Ontario has existing, extremely well functioning CANDU reactors like those at Pickering whose 3 billion watt output produces enough energy to power the average electricity needs of the city of Toronto. We are doing the right thing by refurbishing our CANDU fleet at Darlington and Bruce. Unfortunately, refurbishment plans for Pickering were sidelined to pursue a massive wind, solar and gas build out as part of the Green Energy Act and it is now scheduled to be closed in 2024.
Gibbons wants to blanket Ontario with thousands of industrial wind turbines and millions of solar panels, and rely on Quebec to attempt to fill in the resulting daily and seasonal gaps in electricity.
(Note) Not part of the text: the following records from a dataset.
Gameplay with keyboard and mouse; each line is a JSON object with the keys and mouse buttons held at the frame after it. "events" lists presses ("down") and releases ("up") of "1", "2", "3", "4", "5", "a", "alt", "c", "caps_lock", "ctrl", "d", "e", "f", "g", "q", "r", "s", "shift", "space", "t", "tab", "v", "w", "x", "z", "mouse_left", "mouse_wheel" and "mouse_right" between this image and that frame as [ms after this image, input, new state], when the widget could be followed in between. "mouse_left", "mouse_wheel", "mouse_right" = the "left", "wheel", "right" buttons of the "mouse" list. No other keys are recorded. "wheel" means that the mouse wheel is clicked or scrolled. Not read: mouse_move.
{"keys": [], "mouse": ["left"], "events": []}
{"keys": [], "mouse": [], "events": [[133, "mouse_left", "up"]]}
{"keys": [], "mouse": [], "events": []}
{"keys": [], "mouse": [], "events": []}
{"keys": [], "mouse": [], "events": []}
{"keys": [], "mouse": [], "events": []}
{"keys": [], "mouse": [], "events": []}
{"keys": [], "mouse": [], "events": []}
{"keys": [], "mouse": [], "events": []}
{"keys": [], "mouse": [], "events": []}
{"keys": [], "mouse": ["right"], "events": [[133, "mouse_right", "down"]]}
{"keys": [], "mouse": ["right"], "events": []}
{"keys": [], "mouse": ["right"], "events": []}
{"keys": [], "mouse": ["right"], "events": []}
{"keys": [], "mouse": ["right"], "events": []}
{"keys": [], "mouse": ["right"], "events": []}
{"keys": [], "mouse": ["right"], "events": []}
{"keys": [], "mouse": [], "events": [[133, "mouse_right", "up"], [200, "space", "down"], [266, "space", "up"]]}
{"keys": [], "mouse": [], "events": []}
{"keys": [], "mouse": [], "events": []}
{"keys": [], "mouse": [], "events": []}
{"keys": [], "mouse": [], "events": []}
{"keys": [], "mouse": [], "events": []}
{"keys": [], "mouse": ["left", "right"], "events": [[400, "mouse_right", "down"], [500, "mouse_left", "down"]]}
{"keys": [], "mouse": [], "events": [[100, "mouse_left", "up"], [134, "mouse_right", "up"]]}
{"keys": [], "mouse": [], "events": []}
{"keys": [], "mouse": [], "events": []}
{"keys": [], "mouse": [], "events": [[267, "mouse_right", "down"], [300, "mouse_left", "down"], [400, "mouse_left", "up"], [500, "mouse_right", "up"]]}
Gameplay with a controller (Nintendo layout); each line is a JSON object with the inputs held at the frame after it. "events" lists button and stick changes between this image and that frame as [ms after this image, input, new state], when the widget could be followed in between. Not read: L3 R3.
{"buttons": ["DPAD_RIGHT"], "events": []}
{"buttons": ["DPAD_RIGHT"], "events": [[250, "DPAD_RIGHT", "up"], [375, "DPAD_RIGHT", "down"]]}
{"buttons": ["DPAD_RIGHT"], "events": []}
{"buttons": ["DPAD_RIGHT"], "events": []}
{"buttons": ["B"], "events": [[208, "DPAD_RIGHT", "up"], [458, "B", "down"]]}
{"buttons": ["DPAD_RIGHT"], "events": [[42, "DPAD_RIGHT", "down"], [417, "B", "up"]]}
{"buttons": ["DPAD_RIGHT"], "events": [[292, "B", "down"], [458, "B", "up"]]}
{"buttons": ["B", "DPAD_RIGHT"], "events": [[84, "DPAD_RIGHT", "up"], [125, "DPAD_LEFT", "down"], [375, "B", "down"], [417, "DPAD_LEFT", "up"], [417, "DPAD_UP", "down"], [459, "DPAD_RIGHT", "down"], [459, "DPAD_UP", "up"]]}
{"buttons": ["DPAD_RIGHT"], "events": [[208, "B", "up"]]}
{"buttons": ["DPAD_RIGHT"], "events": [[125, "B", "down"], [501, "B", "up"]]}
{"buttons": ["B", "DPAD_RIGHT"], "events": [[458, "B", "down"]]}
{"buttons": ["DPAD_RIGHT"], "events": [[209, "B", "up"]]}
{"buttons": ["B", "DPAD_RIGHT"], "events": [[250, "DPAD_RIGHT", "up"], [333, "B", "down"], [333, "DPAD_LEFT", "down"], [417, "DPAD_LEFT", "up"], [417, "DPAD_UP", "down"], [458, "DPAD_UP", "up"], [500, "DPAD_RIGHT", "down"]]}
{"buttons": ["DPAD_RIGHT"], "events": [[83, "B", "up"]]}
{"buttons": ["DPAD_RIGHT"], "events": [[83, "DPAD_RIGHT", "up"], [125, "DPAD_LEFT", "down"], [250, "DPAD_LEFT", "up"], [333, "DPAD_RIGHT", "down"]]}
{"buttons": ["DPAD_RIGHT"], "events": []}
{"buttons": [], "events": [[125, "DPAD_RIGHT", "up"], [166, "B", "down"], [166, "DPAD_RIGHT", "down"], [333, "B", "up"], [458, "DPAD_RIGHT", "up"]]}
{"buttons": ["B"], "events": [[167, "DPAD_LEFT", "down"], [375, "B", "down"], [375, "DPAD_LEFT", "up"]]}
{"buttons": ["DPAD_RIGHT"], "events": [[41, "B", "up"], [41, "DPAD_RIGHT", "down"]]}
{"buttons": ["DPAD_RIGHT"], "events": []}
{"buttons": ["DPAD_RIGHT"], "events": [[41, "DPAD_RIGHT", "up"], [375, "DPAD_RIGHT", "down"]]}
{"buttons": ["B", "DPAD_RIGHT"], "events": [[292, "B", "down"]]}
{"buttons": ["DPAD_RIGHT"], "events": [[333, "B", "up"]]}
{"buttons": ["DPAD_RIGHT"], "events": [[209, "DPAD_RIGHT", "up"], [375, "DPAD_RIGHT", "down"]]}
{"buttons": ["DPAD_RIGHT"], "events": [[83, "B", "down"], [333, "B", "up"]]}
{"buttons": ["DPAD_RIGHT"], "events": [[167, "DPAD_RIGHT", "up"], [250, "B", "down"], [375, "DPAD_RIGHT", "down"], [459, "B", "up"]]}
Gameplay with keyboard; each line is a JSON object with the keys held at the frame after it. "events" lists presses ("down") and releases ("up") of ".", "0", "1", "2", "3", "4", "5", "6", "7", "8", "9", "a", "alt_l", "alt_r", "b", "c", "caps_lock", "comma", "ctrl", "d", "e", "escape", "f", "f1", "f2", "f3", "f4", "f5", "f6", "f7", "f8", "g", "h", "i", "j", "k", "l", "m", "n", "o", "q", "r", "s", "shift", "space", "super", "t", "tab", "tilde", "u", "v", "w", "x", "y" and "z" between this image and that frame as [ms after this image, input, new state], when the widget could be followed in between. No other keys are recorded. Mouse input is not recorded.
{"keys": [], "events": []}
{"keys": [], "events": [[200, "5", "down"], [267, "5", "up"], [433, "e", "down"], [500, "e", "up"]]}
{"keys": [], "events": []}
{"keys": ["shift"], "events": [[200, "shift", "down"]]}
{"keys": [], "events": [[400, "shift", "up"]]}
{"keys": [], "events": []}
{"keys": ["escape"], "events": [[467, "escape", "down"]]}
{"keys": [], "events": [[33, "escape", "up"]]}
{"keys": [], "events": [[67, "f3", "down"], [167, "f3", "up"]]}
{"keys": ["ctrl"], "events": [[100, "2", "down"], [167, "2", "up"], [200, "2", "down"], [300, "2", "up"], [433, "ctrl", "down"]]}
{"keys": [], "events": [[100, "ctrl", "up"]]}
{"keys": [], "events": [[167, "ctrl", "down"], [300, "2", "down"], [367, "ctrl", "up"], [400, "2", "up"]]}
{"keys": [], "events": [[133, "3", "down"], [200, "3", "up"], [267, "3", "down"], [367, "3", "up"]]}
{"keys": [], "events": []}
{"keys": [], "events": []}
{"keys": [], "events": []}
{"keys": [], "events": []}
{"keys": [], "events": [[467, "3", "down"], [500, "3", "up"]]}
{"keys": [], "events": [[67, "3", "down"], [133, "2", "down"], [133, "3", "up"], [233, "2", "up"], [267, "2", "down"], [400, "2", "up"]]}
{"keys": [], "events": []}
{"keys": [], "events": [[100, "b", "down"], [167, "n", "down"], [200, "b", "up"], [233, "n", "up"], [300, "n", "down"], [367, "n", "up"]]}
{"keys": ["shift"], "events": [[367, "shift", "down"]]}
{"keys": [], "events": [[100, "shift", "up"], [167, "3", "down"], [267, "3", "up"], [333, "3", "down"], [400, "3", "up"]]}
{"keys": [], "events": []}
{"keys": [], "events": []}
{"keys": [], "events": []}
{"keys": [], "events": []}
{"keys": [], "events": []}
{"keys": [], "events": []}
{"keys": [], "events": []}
The Ontario government needs to reevaluate its decision not to refurbish Pickering Nuclear Station. To anyone genuinely concerned about clean air and the climate, it should come as a tragedy that its output will otherwise be replaced with 5.9 billion cubic meters of natural gas per year.
According to the Ontario Chamber of Commerce, 7590 direct and indirect jobs providing $747 million in annual wages are at stake if we let Pickering close. The CANDU refurbishment supply chain and its highly skilled workforce is 95% based in Ontario. Every dollar spent on Pickering’s refurbishment would stay in Ontario, providing us with the dignified high paying jobs in science, technology, engineering and the skilled trades that sustain our economy. The same cannot be said for low paying temporary jobs installing “made in China” solar panels.
Refurbishing Pickering has all the ingredients of a truly green recovery. Environmental organizations like the OCAA need to come to terms with the fact that Ontario has some of the cleanest and lowest carbon electricity in the world thanks to nuclear. Let’s keep it that way.